-- start Extracted text --
The NFC B-Day Chat Thread

But, my dear, my point was that there's no reason you should have to "learn the hard way." That still puts the onus on them and none on you. Just start. Start somewhere. Start on your own. No need to make a big production of it or start off with something hard. Pick one thing - spending on animals, controlling your temper, learning the banking system, just something - and begin your personal lesson in accountability and self-discipline there. Just that one little change. They don't even have to know you're doing it - it's all about you learning to make sensible change in small ways totally on your own. You can do this, but it sounds like at this time you don't want to. After you master that, move on. Smaller steps are far less intimidating than giant ones. The rewards take longer, but consider them as building blocks. We all started somewhere.
 
I don't think my parent's would let me go homeless though but maybe that's the issue.
Yep. Entitlement, expectation of forever support. Mom and dad have always taken care of me, it is their "job".

You have some money, seems like a lot to you. But spend an hour to work out a monthly budget including rent and utilities (assume at least 1 roommate to share expenses). Add food, car insurance, registration, gas, renter's insurance, pet expenses ....... I think you will be amazed at what it costs to live even if you choose a less expensive area than where you live now. Then figure your car won't last forever so you want to add car "payments" into your budget even if that means saving that much each month so you don't have a big "must pay" car payment when you do need to replace it. Then figure financial planners figure you should have at least 3 months, 6 is better, of monthly expenses saved in case of a job loss or other emergency.

I'm not picking on you, you just happen to be voicing what is not uncommon and doing it in a forum mostly full of old fogies who flew the nest decades ago and have seen their own children grow up. My kids aren't a whole lot different than you. I'm sure DD2 would find a job if she had to pay for everything. Maybe not her ideal job, but something. Yes we are enablers. But she had her ear operation last Tuesday and soon will have no excuse excuse for not finding something. She doesn't spend much money, tight fisted that one ... which isn't a bad thing. She talks about wanting to move out on her own but there isn't any pressure to do so.

Work on that self control, you REALLY don't want to learn "the hard way" by being tossed out of the nest and told to fly. That works for the barn swallows but their lives are a bit less complicated. Find food, eat food, find a place to sleep each night, try not to get eaten.
-- end Extracted text --
What is asked:
For each statement, say yes or no to whether the chat thread text agrees with it, and quote the words of the text that settle it.
1. The writer advises assuming at least one roommate when working out a monthly budget.
2. According to the writer, financial planners say at least three months of expenses should be saved.
3. DD2 spends money freely.
The records that come next are separate material, unrelated to the text above.
-- start Data entries --
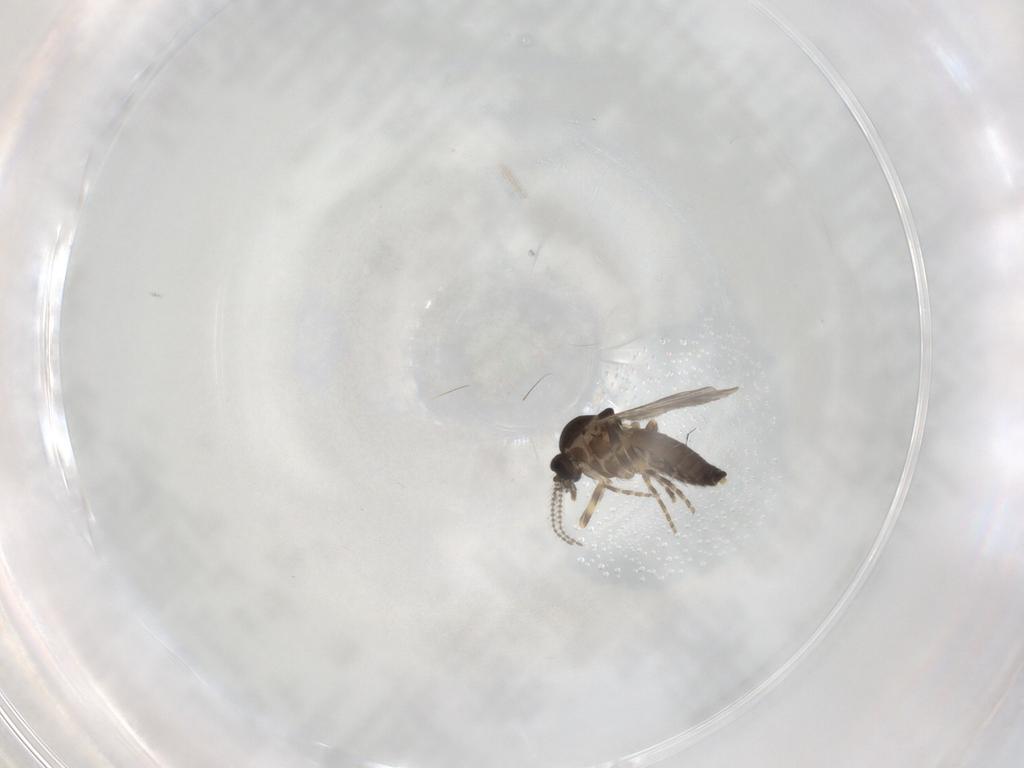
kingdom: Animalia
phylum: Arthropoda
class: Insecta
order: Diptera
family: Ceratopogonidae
-- end Data entries --
-- start Data entries --
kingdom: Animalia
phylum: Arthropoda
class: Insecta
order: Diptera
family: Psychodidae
-- end Data entries --
Solution for this exercise:
1. Yes: "assume at least 1 roommate to share expenses"
2. Yes: "you should have at least 3 months, 6 is better, of monthly expenses saved"
3. No: "She doesn't spend much money, tight fisted that one"